Korkutma toplumda o kadar karşılık bulmuş ki insanlar bu iktidarın seçimde yenildiklerinde kolay kolay iktidarı bırakmayacaklarını düşünüyorlar, katliamlar olacağını ve hatta seçimi bile son anda iptal edeceğini düşünenler var.21 yıllık pratik insanların böyle düşünmesine yol açıyor. Aslında korku da, cesarette bulaşıcı bir durumdur. Kadınlar itiraza cesaret ediyorlar fakat bunu topluma yaymada bir sorun olduğu da kesin. Gidişi kesinleşmiş bir iktidar gerçeği ile karşı karşıyayız, belki bu kısa süreçte baskı politikalarını arttırabilir. 1 Kasım 2015 sürecini hatırlayalım gerçi konsept aynı değil. Toplum İslami faşizmin gerçeğini görüyor fakat yine de muhalefetin kadınların bunu topluma seçime kadar çok güçlü anlatması gerekiyor.
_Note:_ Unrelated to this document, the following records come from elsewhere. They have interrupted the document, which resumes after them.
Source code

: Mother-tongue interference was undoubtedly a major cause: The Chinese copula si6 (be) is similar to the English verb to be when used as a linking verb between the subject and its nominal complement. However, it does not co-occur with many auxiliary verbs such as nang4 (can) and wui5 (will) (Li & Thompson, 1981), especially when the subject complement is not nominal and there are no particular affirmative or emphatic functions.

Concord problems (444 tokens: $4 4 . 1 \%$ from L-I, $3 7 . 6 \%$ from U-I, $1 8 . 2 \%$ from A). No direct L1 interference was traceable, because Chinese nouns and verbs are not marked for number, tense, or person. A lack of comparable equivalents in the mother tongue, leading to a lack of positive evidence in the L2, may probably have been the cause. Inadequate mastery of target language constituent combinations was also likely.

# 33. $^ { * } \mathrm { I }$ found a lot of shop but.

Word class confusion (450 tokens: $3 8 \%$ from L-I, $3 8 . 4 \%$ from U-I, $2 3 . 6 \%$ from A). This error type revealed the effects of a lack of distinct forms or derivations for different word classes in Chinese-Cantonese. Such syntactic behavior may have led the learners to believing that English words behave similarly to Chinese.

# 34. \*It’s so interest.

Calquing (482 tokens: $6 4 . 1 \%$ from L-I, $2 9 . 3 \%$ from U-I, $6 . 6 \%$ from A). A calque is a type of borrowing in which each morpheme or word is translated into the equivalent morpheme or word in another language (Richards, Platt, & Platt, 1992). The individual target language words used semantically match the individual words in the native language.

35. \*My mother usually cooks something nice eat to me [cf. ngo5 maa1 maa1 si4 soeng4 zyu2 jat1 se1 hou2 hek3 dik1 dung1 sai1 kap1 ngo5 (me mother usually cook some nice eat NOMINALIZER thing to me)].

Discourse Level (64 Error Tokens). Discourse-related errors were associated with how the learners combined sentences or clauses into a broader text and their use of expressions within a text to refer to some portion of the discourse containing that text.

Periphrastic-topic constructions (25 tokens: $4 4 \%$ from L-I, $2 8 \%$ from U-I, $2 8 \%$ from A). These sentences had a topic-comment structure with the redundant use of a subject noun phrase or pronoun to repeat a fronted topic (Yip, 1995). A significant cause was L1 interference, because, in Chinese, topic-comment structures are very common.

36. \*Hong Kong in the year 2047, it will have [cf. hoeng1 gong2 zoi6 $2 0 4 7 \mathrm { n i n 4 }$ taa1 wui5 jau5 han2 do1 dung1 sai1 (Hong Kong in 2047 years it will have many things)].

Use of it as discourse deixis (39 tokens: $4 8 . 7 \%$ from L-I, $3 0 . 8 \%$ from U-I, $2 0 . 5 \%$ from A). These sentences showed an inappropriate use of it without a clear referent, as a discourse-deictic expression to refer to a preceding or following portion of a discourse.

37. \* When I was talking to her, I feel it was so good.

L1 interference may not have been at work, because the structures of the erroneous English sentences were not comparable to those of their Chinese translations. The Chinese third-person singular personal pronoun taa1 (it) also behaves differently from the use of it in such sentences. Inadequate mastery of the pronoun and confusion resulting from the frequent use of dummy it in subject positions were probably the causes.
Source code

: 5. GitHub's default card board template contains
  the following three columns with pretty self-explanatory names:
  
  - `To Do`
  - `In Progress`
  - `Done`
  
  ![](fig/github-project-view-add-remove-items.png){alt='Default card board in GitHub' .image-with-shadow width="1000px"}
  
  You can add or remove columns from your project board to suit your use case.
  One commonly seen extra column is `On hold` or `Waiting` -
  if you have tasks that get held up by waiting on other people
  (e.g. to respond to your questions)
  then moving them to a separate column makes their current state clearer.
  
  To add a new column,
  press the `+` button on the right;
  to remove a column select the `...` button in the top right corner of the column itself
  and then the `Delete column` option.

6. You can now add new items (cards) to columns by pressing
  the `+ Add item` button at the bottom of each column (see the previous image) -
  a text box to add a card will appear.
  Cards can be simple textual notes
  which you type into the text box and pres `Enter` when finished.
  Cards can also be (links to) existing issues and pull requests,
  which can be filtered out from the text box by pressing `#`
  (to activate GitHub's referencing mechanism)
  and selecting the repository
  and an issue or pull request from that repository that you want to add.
Bu seçim her açıdan tarihi bir seçim kadınların sorunlarının çözüme doğru evrileceği, Kürt sorunun çözümü için, kayyumların son bulması, inanç sorunlarının çözümü, yoksulluk, çevre tahribatı gibi birikmiş bir çok sorun çözüm beklerken kuşkusuz 15 mayısta bizi güllük gülistanlık bir ülke bekliyor olmayacak fakat en azından mücadele başka bir yere evrilecek ve yine demokrasi, insan hakları mücadelesi devam edecek. Şunu demek istiyorum her şeyi seçime bağlamak doğru olmayacak bizlerin mücadelesi devam edecek.
Tabii HDP gibi diğer partilerinde seçilebilir noktada kadın adayların listede olması çok önemlidir. Eş başkanlık uygulamalarında bunu gördük toplumun kadının adaletinden, siyaset yapma tarzına, uygulamalarına, şeffaflığına ne kadar güvendiğini gördük. İşte tam da bu erkek egemenliğinin korkulu rüyası oldu ve müdahale ettiler. Fakat kadınlar bir yola çıktılar. Bu yol adaletin, eşitliğin, barışın yolu olsun diye şimdiden güzel günler bizi bekliyor ve bu seçim hayatı değiştirebiliriz. AKP‘yi gönderebiliriz. Yeter ki buna inanalım.
Az kaldı bunun için seçim meydanlarında, evlerde, sokaklarda bize yaşatılan bu zulmü anlatsak yeter.
Ve kadınlar isterse her şey değişir.